Open lang-benjamin opened 6 months ago
Thanks for asking about permutation p-values. I hadn't thought about those before, but they can be calculated with the varimp()
function. Below is an example of permutation-based calculations for variable importance followed by p-values. This method may differ from the Altmann et al. paper but is permutation-based nonetheless. Like variable importance, these p-values can computed for any model and with any appropriate performance metric supplied by the package.
# Load analytic packages
library(MachineShop)
library(ggplot2)
# Set up a parallel backend for faster permutations
library(doParallel)
registerDoParallel()
# Fit any MachineShop model
mdl_fit <- fit(sale_amount ~ ., data = ICHomes, model = GLMModel)
# Permutation variable importance
vi <- varimp(mdl_fit, samples = 1000)
plot(vi)
# Permutation p-values
## Custom varimp() stats function to compute permutation p-values
## Argument x is the difference between permuted and observed model performances
## for a variable
pval <- function(x) {
c("pvalue" = min(2 * mean(x <= 0), 1))
}
## Call varimp() with the p-value function
permpval <- varimp(
mdl_fit,
scale = FALSE,
samples = 1000,
stats = pval
)
plot(permpval) + labs(y = "Permutation p-value")
Thank you for the comment. I really like the flexibility of the package.

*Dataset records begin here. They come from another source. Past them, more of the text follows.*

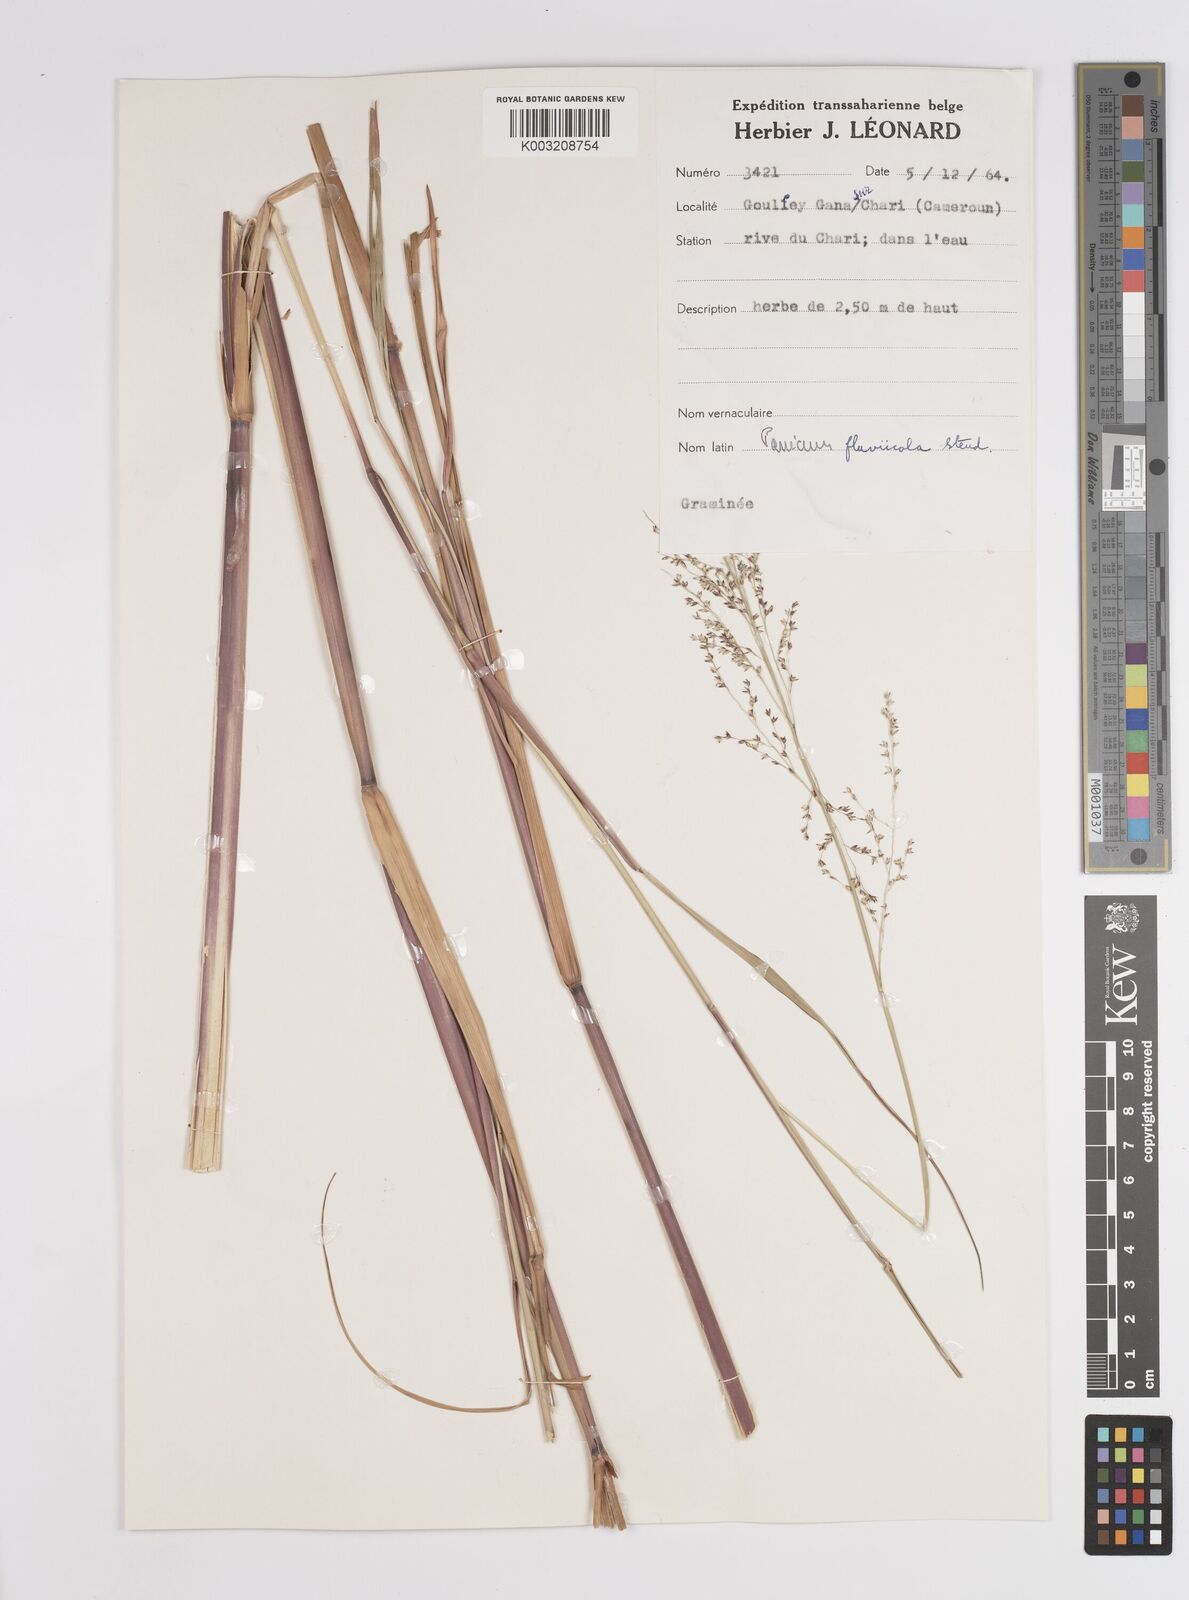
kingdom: Plantae
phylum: Tracheophyta
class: Liliopsida
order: Poales
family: Poaceae
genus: Panicum
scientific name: Panicum fluviicola
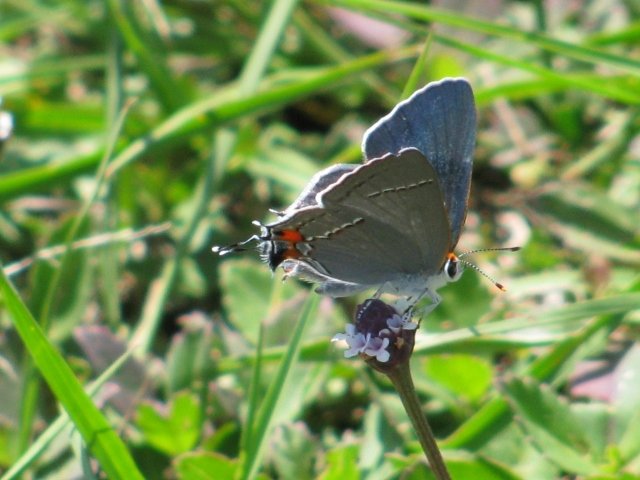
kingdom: Animalia
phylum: Arthropoda
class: Insecta
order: Lepidoptera
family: Lycaenidae
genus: Strymon
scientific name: Strymon melinus
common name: Gray Hairstreak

In addition to the permutation-based feature importance, there is permutation-based p-values for the feature importance (Altmann, A., Tolosi, L., Sander, O. & Lengauer, T. (2010). Permutation importance: a corrected feature importance measure, Bioinformatics 26:1340-1347). There is essentially only the
ranger
package that implements this via theimportance_pvalues
function. Would you think that such a function is helpful? I could imagine that this may aid in judging whether a feature is relevant or not.